**What you will do**
Copy the following lines word for word, keeping every character and the line order unchanged.

**Dataset excerpts**
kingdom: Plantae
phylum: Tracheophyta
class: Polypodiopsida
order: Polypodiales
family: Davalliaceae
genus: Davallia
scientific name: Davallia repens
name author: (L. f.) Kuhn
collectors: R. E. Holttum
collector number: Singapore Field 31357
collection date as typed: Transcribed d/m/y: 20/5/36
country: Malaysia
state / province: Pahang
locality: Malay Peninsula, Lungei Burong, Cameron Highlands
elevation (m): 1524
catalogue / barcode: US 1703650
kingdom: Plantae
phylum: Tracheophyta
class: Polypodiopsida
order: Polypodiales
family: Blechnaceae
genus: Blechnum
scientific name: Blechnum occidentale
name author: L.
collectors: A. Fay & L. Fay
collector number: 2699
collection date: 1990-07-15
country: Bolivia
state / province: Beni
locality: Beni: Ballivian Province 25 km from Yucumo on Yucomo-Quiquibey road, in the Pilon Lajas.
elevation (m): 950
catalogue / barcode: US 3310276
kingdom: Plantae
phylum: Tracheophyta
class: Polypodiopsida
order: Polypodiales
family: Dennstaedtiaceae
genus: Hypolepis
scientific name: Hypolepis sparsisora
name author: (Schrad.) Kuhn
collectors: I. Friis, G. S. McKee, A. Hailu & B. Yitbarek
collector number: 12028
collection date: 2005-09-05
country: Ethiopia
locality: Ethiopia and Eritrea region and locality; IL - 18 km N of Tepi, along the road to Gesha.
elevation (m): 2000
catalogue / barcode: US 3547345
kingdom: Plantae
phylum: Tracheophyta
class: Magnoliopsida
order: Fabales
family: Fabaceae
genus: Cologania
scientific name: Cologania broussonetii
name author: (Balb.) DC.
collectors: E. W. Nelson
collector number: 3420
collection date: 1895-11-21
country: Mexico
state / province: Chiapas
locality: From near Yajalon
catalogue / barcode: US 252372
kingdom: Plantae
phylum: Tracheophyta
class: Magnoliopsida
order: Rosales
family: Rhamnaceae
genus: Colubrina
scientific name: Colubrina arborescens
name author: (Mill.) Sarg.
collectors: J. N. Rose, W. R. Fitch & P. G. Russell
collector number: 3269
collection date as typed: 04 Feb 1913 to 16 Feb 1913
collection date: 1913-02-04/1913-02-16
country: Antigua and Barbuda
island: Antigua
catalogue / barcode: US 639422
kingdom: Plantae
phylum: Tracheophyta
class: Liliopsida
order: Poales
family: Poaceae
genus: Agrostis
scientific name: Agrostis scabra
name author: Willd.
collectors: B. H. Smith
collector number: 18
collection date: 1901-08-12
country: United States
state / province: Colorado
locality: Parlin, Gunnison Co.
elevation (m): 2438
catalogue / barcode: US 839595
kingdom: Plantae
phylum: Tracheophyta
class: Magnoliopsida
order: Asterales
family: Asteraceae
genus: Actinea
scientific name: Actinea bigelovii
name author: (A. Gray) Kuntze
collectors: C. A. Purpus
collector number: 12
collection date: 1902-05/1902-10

**Full solution**
kingdom: Plantae
phylum: Tracheophyta
class: Polypodiopsida
order: Polypodiales
family: Davalliaceae
genus: Davallia
scientific name: Davallia repens
name author: (L. f.) Kuhn
collectors: R. E. Holttum
collector number: Singapore Field 31357
collection date as typed: Transcribed d/m/y: 20/5/36
country: Malaysia
state / province: Pahang
locality: Malay Peninsula, Lungei Burong, Cameron Highlands
elevation (m): 1524
catalogue / barcode: US 1703650
kingdom: Plantae
phylum: Tracheophyta
class: Polypodiopsida
order: Polypodiales
family: Blechnaceae
genus: Blechnum
scientific name: Blechnum occidentale
name author: L.
collectors: A. Fay & L. Fay
collector number: 2699
collection date: 1990-07-15
country: Bolivia
state / province: Beni
locality: Beni: Ballivian Province 25 km from Yucumo on Yucomo-Quiquibey road, in the Pilon Lajas.
elevation (m): 950
catalogue / barcode: US 3310276
kingdom: Plantae
phylum: Tracheophyta
class: Polypodiopsida
order: Polypodiales
family: Dennstaedtiaceae
genus: Hypolepis
scientific name: Hypolepis sparsisora
name author: (Schrad.) Kuhn
collectors: I. Friis, G. S. McKee, A. Hailu & B. Yitbarek
collector number: 12028
collection date: 2005-09-05
country: Ethiopia
locality: Ethiopia and Eritrea region and locality; IL - 18 km N of Tepi, along the road to Gesha.
elevation (m): 2000
catalogue / barcode: US 3547345
kingdom: Plantae
phylum: Tracheophyta
class: Magnoliopsida
order: Fabales
family: Fabaceae
genus: Cologania
scientific name: Cologania broussonetii
name author: (Balb.) DC.
collectors: E. W. Nelson
collector number: 3420
collection date: 1895-11-21
country: Mexico
state / province: Chiapas
locality: From near Yajalon
catalogue / barcode: US 252372
kingdom: Plantae
phylum: Tracheophyta
class: Magnoliopsida
order: Rosales
family: Rhamnaceae
genus: Colubrina
scientific name: Colubrina arborescens
name author: (Mill.) Sarg.
collectors: J. N. Rose, W. R. Fitch & P. G. Russell
collector number: 3269
collection date as typed: 04 Feb 1913 to 16 Feb 1913
collection date: 1913-02-04/1913-02-16
country: Antigua and Barbuda
island: Antigua
catalogue / barcode: US 639422
kingdom: Plantae
phylum: Tracheophyta
class: Liliopsida
order: Poales
family: Poaceae
genus: Agrostis
scientific name: Agrostis scabra
name author: Willd.
collectors: B. H. Smith
collector number: 18
collection date: 1901-08-12
country: United States
state / province: Colorado
locality: Parlin, Gunnison Co.
elevation (m): 2438
catalogue / barcode: US 839595
kingdom: Plantae
phylum: Tracheophyta
class: Magnoliopsida
order: Asterales
family: Asteraceae
genus: Actinea
scientific name: Actinea bigelovii
name author: (A. Gray) Kuntze
collectors: C. A. Purpus
collector number: 12
collection date: 1902-05/1902-10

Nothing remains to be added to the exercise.